Rewrite the data below with "bar" changed to "column" and everything else left as is. Omit the pictures from your version.

══ Provided data ══

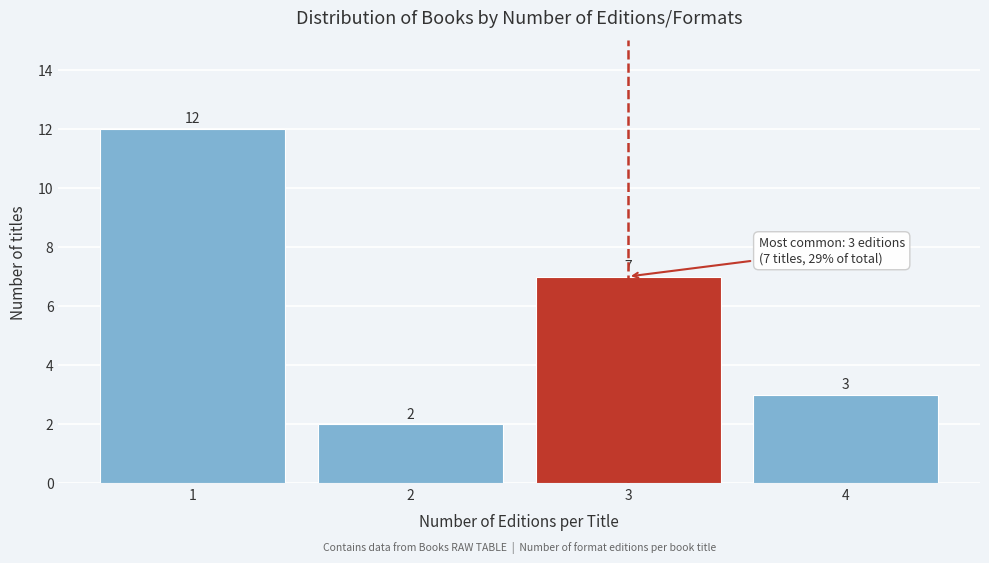

Reading left to right, list every bar in this chart as the range it spans on the x-axis followed by its height.

0.5 to 1.5: 12
1.5 to 2.5: 2
2.5 to 3.5: 7
3.5 to 4.5: 3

═══

▶ **Answer section**
Reading left to right, list every column in this chart as the range it spans on the x-axis followed by its height.

0.5 to 1.5: 12
1.5 to 2.5: 2
2.5 to 3.5: 7
3.5 to 4.5: 3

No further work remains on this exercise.